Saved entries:

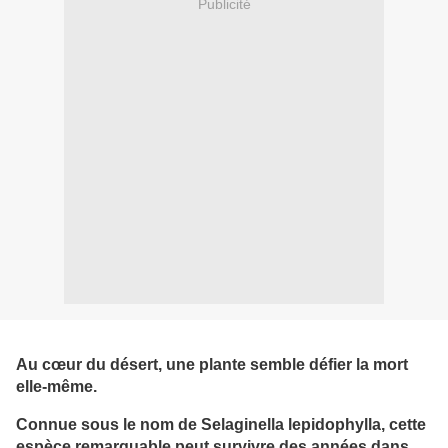
Publicité
Au cœur du désert, une plante semble défier la mort
elle-même.
Connue sous le nom de Selaginella lepidophylla, cette
espèce remarquable peut survivre des années dans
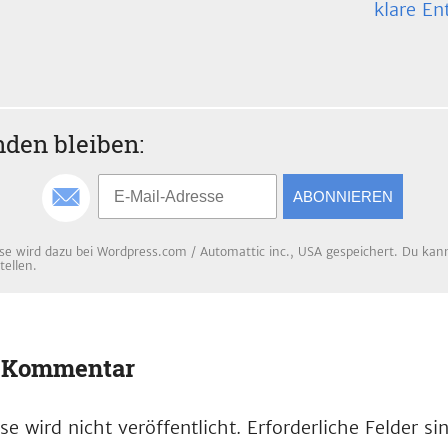
klare En
den bleiben:
ABONNIEREN
se wird dazu bei Wordpress.com / Automattic inc., USA gespeichert. Du kanns
tellen.
n Kommentar
e wird nicht veröffentlicht.
Erforderliche Felder s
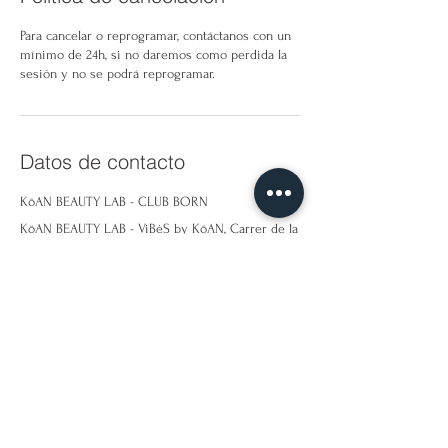
Para cancelar o reprogramar, contáctanos con un
mínimo de 24h, si no daremos como perdida la
sesión y no se podrá reprogramar.
Datos de contacto
KōAN BEAUTY LAB - CLUB BORN
KōAN BEAUTY LAB - ViBėS by KōAN, Carrer de la
Flor del Lliri, Barcelona, Spain
623310883
hola@koanbeautylab.com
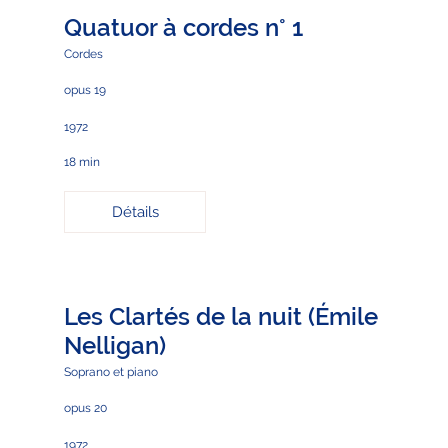
Quatuor à cordes n° 1
Cordes
opus 19
1972
18 min
Détails
Les Clartés de la nuit (Émile
Nelligan)
Soprano et piano
opus 20
1972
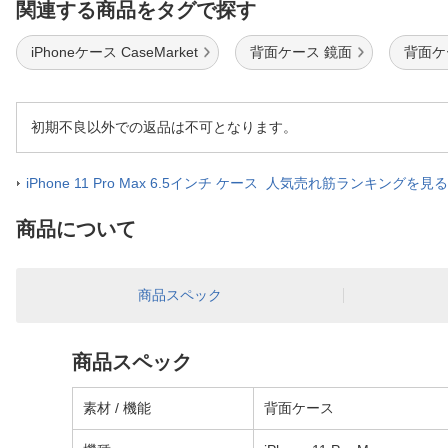
関連する商品をタグで探す
iPhoneケース CaseMarket
背面ケース 鏡面
背面ケ
初期不良以外での返品は不可となります。
iPhone 11 Pro Max 6.5インチ ケース 人気売れ筋ランキングを見る
商品について
商品スペック
商品スペック
素材 / 機能
背面ケース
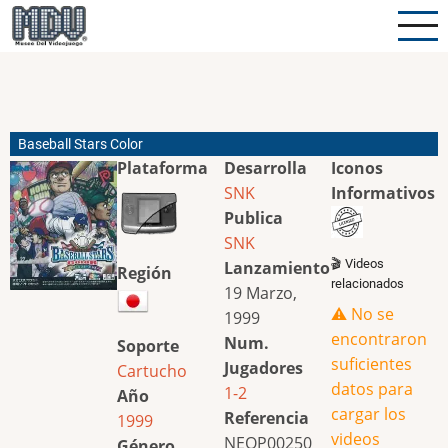
Pasar
al
contenido
principal
Baseball Stars Color
Plataforma
Desarrolla
Iconos
SNK
Informativos
Publica
SNK
🎬 Videos
Lanzamiento
Región
relacionados
19 Marzo,
⚠️ No se
1999
encontraron
Num.
Soporte
suficientes
Jugadores
Cartucho
datos para
1-2
Año
cargar los
Referencia
1999
videos
NEOP00250
Género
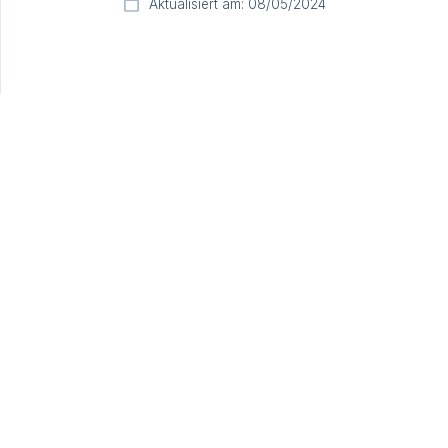
Aktualisiert am: 08/05/2024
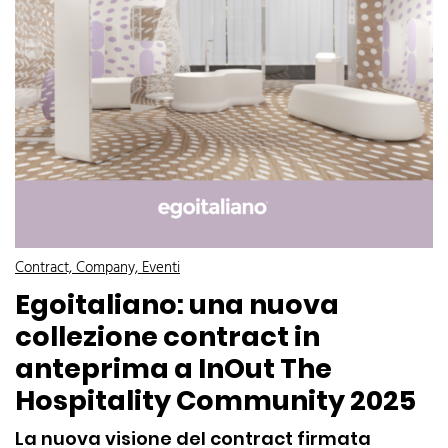
Contract, Company, Eventi
Egoitaliano: una nuova
collezione contract in
anteprima a InOut The
Hospitality Community 2025
La nuova visione del contract firmata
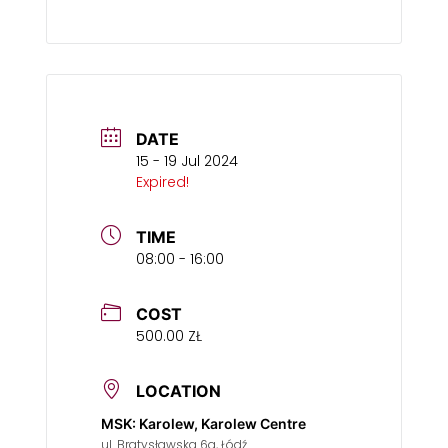
DATE
15 - 19 Jul 2024
Expired!
TIME
08:00 - 16:00
COST
500.00 ZŁ
LOCATION
MSK: Karolew, Karolew Centre
ul. Bratysławska 6a, Łódź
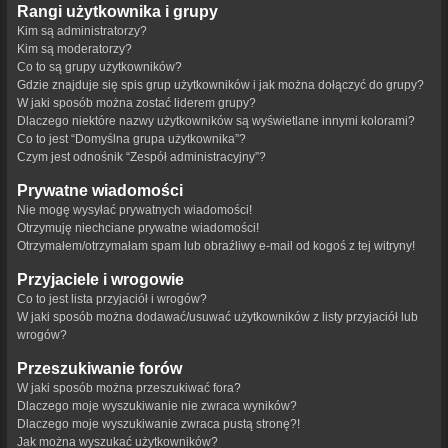
Rangi użytkownika i grupy
Kim są administratorzy?
Kim są moderatorzy?
Co to są grupy użytkowników?
Gdzie znajduje się spis grup użytkowników i jak można dołączyć do grupy?
W jaki sposób można zostać liderem grupy?
Dlaczego niektóre nazwy użytkowników są wyświetlane innymi kolorami?
Co to jest “Domyślna grupa użytkownika”?
Czym jest odnośnik “Zespół administracyjny”?
Prywatne wiadomości
Nie mogę wysyłać prywatnych wiadomości!
Otrzymuję niechciane prywatne wiadomości!
Otrzymałem/otrzymałam spam lub obraźliwy e-mail od kogoś z tej witryny!
Przyjaciele i wrogowie
Co to jest lista przyjaciół i wrogów?
W jaki sposób można dodawać/usuwać użytkowników z listy przyjaciół lub
wrogów?
Przeszukiwanie forów
W jaki sposób można przeszukiwać fora?
Dlaczego moje wyszukiwanie nie zwraca wyników?
Dlaczego moje wyszukiwanie zwraca pustą stronę?!
Jak można wyszukać użytkowników?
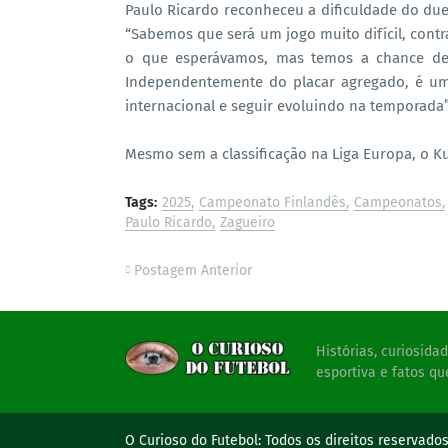
Paulo Ricardo reconheceu a dificuldade do due
“Sabemos que será um jogo muito difícil, contr
o que esperávamos, mas temos a chance de 
Independentemente do placar agregado, é um
internacional e seguir evoluindo na temporada”
Mesmo sem a classificação na Liga Europa, o Ku
Tags:
2025
Campeonato Finlandês
Campeonatos
Paulo Ricardo
Zagueiro
Postagem Anterior
Histórias, curiosid
esportiva e fatos qu
O Curioso do Futebol:
Todos os direitos reservado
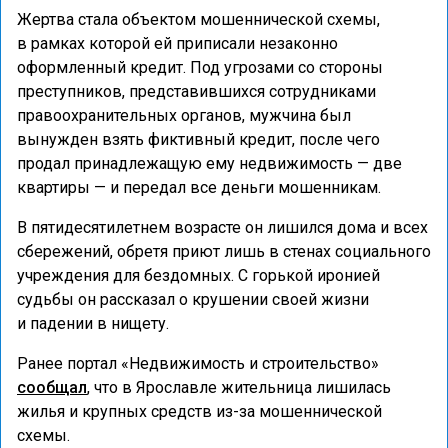
Жертва стала объектом мошеннической схемы,
в рамках которой ей приписали незаконно
оформленный кредит. Под угрозами со стороны
преступников, представившихся сотрудниками
правоохранительных органов, мужчина был
вынужден взять фиктивный кредит, после чего
продал принадлежащую ему недвижимость — две
квартиры — и передал все деньги мошенникам.
В пятидесятилетнем возрасте он лишился дома и всех
сбережений, обретя приют лишь в стенах социального
учреждения для бездомных. С горькой иронией
судьбы он рассказал о крушении своей жизни
и падении в нищету.
Ранее портал «Недвижимость и строительство»
сообщал
, что в Ярославле жительница лишилась
жилья и крупных средств из-за мошеннической
схемы.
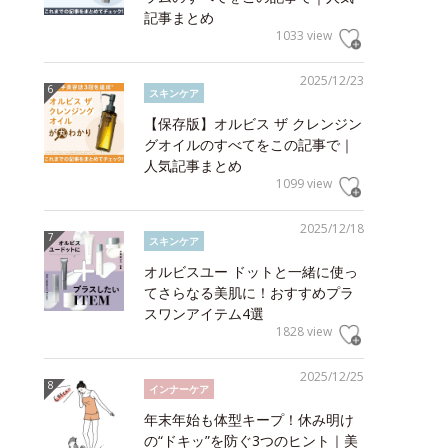
記事まとめ
1033 view
2025/12/23
スキンケア
【保存版】オルビス ザ クレンジン
グオイルのすべてをこの記事で｜
人気記事まとめ
1099 view
2025/12/18
スキンケア
オルビスユー ドットと一緒に使っ
てさらなる美肌に！おすすめプラ
スワンアイテム4選
1828 view
2025/12/25
インナーケア
年末年始も体型キープ！休み明け
の“ドキッ”を防ぐ3つのヒント｜美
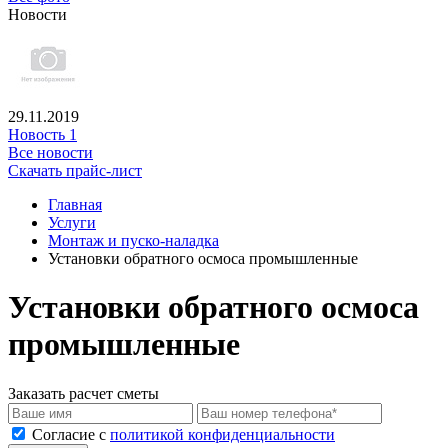
Новости
29.11.2019
Новость 1
Все новости
Скачать прайс-лист
Главная
Услуги
Монтаж и пуско-наладка
Установки обратного осмоса промышленные
Установки обратного осмоса
промышленные
Заказать расчет сметы
Cогласие с
политикой конфиденциальности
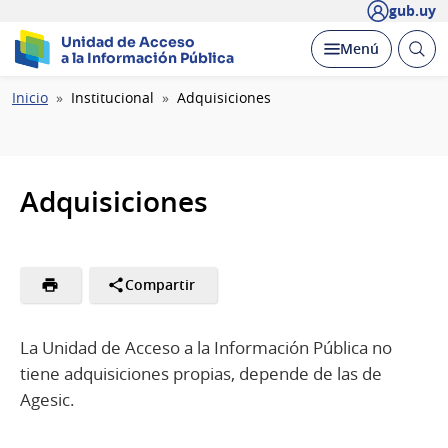
gub.uy
Unidad de Acceso
Abrir
Desplegar
Menú
a la Información Pública
busc
Ruta
Inicio
Institucional
Adquisiciones
de
navegación
Adquisiciones
Compartir
La Unidad de Acceso a la Información Pública no
tiene adquisiciones propias, depende de las de
Agesic.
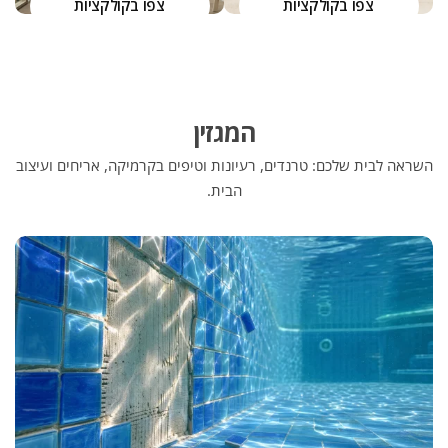
צפו בקולקציות
צפו בקולקציות
המגזין
השראה לבית שלכם: טרנדים, רעיונות וטיפים בקרמיקה, אריחים ועיצוב
הבית.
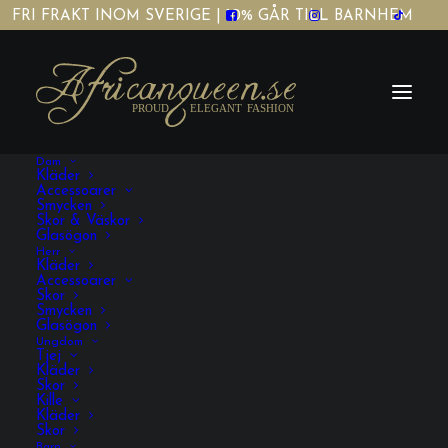
FRI FRAKT INOM SVERIGE | 10% GÅR TILL BARNHEM
Dam
Kläder
Accessoarer
Smycken
Skor & Väskor
Glasögon
hinkhattar Burkina
Herr
Kläder
Accessoarer
Faso
Skor
Smycken
Glasögon
Ungdom
Tjej
Kläder
Skor
Kille
Kläder
Skor
VISA FILTRERING
Barn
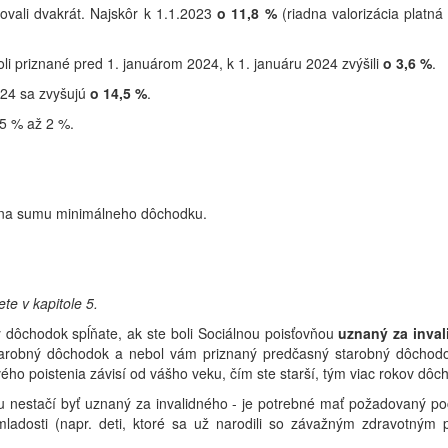
ovali dvakrát. Najskôr k 1.1.2023
o 11,8 %
(riadna valorizácia platná
i priznané pred 1. januárom 2024, k 1. januáru 2024 zvýšili
o 3,6 %
.
024 sa zvyšujú
o 14,5 %
.
,5 % až 2 %.
na sumu minimálneho dôchodku.
te v kapitole 5.
 dôchodok spĺňate, ak ste boli Sociálnou poisťovňou
uznaný za inva
tarobný dôchodok a nebol vám priznaný predčasný starobný dôchod
 poistenia závisí od vášho veku, čím ste starší, tým viac rokov dôch
ku nestačí byť uznaný za invalidného - je potrebné mať požadovaný p
z mladosti (napr. deti, ktoré sa už narodili so závažným zdravotným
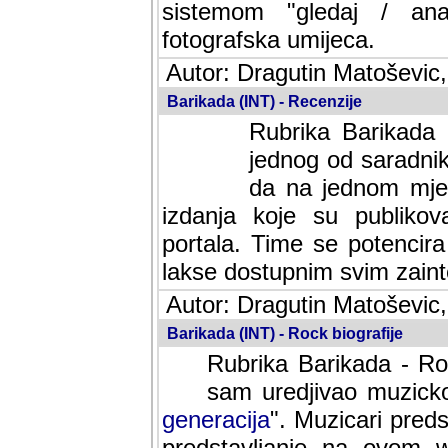
sistemom "gledaj / anal
fotografska umijeca.
Autor: Dragutin Matoševic,
Barikada (INT) - Recenzije
Rubrika Barikada -
jednog od saradnika
da na jednom mjes
izdanja koje su publik
portala. Time se potencira 
lakse dostupnim svim zain
Autor: Dragutin Matoševic,
Barikada (INT) - Rock biografije
Rubrika Barikada - Roc
sam uredjivao muzicko-
generacija
". Muzicari predst
predstavljanje na ovom w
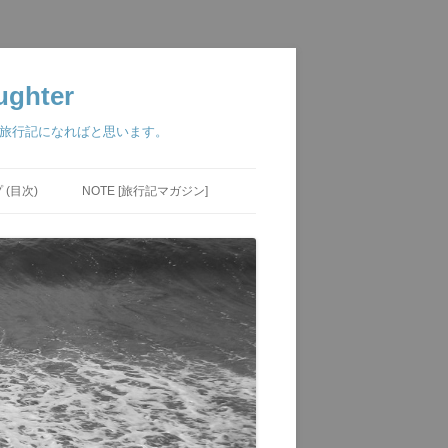
ghter
つ旅行記になればと思います。
(目次)
NOTE [旅行記マガジン]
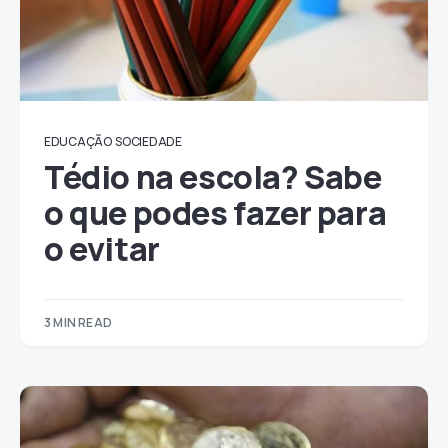
EDUCAÇÃO
SOCIEDADE
Tédio na escola? Sabe
o que podes fazer para
o evitar
3 MIN READ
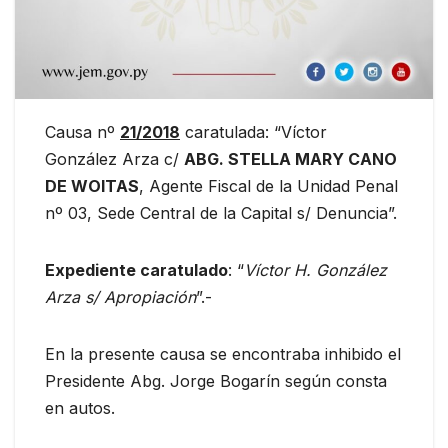
Causa nº
21/2018
caratulada: “Víctor
González Arza c/
ABG. STELLA MARY CANO
DE WOITAS
, Agente Fiscal de la Unidad Penal
nº 03, Sede Central de la Capital s/ Denuncia”.
Expediente caratulado
: “
Víctor H. González
Arza s/ Apropiación
”.-
En la presente causa se encontraba inhibido el
Presidente Abg. Jorge Bogarín según consta
en autos.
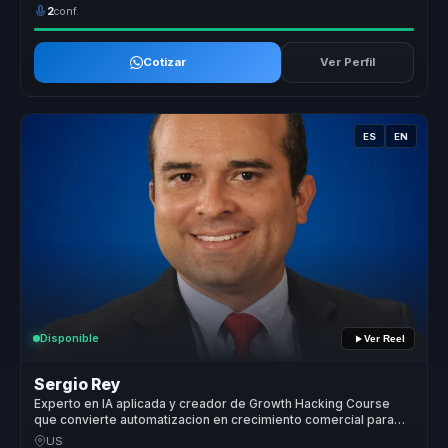
2
conf.
Cotizar
Ver Perfil
ES
EN
Disponible
Ver Reel
Sergio Rey
Experto en IA aplicada y creador de Growth Hacking Course
que convierte automatizacion en crecimiento comercial para
empresas.
US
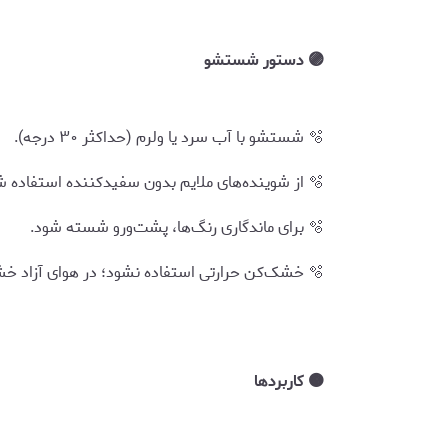
🟣 دستور شستشو
🫧 شستشو با آب سرد یا ولرم (حداکثر ۳۰ درجه).
🫧 از شوینده‌های ملایم بدون سفیدکننده استفاده شود.
🫧 برای ماندگاری رنگ‌ها، پشت‌ورو شسته شود.
🫧 خشک‌کن حرارتی استفاده نشود؛ در هوای آزاد خشک گردد.
🟠 کاربردها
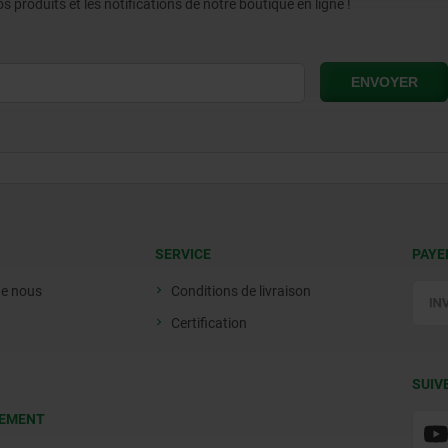
produits et les notifications de notre boutique en ligne !
SERVICE
PAYE
de nous
Conditions de livraison
Certification
SUIV
EMENT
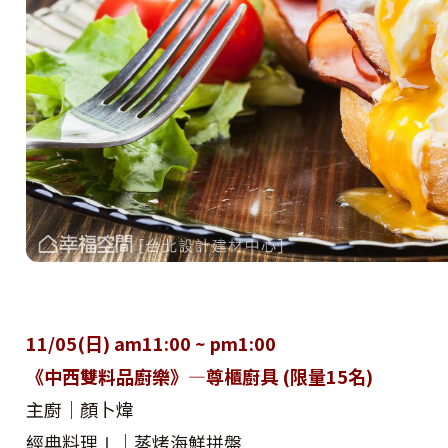
11/05(日) am11:00 ~ pm1:00
《中西雙料品廚樂》—尊櫃廚具 (限量15名)
主廚｜顏卜煒
經典料理Ⅰ｜蒸烤海鮮拼盤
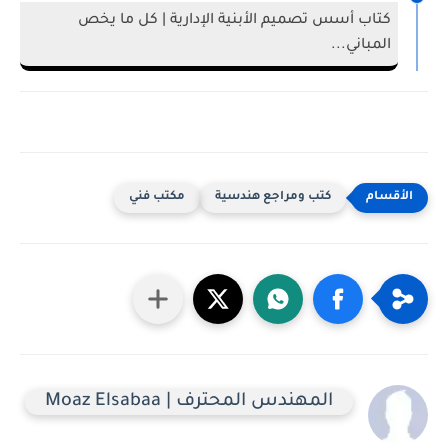
كتاب أسس تصميم الأبنية الإدارية | كل ما يخص
المباني...
كتب ومراجع هندسية
مكتب فني
المهندس المحترف | Moaz Elsabaa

## ABOUT THIS EXERCISE
Output only the lines above from the line that holds "Todos os direitos reservado" through the line that holds "В пятидесятилетнем возрасте", both ends included, and exclude pictures.

## ANSWER FOR THE TASK
Todos os direitos reservado
Жертва стала объектом мошеннической схемы,
в рамках которой ей приписали незаконно
оформленный кредит. Под угрозами со стороны
преступников, представившихся сотрудниками
правоохранительных органов, мужчина был
вынужден взять фиктивный кредит, после чего
продал принадлежащую ему недвижимость — две
квартиры — и передал все деньги мошенникам.
В пятидесятилетнем возрасте он лишился дома и всех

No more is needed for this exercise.